── Records shown
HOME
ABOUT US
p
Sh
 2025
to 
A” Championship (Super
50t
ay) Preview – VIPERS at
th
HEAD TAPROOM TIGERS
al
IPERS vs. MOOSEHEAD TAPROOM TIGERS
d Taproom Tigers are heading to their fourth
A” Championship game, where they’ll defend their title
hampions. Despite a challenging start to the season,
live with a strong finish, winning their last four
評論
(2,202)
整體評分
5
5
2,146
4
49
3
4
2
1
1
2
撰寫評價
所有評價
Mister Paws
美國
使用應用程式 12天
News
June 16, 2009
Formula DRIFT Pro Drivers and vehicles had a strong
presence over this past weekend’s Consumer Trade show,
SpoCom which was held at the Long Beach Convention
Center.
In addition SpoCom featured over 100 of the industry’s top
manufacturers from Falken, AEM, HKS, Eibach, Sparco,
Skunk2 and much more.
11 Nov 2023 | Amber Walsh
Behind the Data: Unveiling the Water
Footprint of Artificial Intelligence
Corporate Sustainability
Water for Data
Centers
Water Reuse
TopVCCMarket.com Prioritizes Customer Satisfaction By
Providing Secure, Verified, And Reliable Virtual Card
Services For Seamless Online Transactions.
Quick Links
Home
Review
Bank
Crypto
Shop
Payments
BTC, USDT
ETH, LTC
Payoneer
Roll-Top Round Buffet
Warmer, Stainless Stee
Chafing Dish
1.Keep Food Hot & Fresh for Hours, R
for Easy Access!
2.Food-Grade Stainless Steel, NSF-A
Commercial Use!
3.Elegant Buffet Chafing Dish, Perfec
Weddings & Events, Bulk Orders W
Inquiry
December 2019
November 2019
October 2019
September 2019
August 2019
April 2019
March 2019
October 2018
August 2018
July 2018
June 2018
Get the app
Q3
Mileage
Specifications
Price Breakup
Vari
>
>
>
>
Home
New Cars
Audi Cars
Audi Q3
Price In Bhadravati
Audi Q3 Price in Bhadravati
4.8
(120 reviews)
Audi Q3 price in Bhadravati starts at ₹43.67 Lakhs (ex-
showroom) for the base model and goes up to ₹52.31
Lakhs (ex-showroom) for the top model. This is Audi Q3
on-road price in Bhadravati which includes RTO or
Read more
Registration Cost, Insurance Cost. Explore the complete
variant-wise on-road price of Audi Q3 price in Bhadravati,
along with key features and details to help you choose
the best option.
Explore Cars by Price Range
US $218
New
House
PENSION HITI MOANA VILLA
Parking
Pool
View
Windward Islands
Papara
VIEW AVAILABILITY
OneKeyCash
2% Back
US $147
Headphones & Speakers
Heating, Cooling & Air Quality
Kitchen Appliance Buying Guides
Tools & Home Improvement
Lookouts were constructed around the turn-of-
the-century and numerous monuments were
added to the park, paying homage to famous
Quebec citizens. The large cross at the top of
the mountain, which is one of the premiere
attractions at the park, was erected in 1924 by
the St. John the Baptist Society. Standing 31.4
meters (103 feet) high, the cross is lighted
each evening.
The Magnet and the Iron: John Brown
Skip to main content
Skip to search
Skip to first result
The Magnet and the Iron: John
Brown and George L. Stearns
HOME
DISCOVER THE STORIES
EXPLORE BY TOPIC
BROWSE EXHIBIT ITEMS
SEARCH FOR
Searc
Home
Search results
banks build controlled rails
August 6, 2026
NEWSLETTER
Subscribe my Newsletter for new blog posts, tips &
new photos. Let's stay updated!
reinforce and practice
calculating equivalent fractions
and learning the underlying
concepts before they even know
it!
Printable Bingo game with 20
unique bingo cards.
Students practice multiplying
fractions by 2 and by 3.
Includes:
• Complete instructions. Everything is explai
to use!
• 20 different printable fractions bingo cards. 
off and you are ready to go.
────
▸ Directions for this task: Pick out the lines above that hold the string "which" and show them.

▸ Problem solution:
SpoCom which was held at the Long Beach Convention
on-road price in Bhadravati which includes RTO or
the mountain, which is one of the premiere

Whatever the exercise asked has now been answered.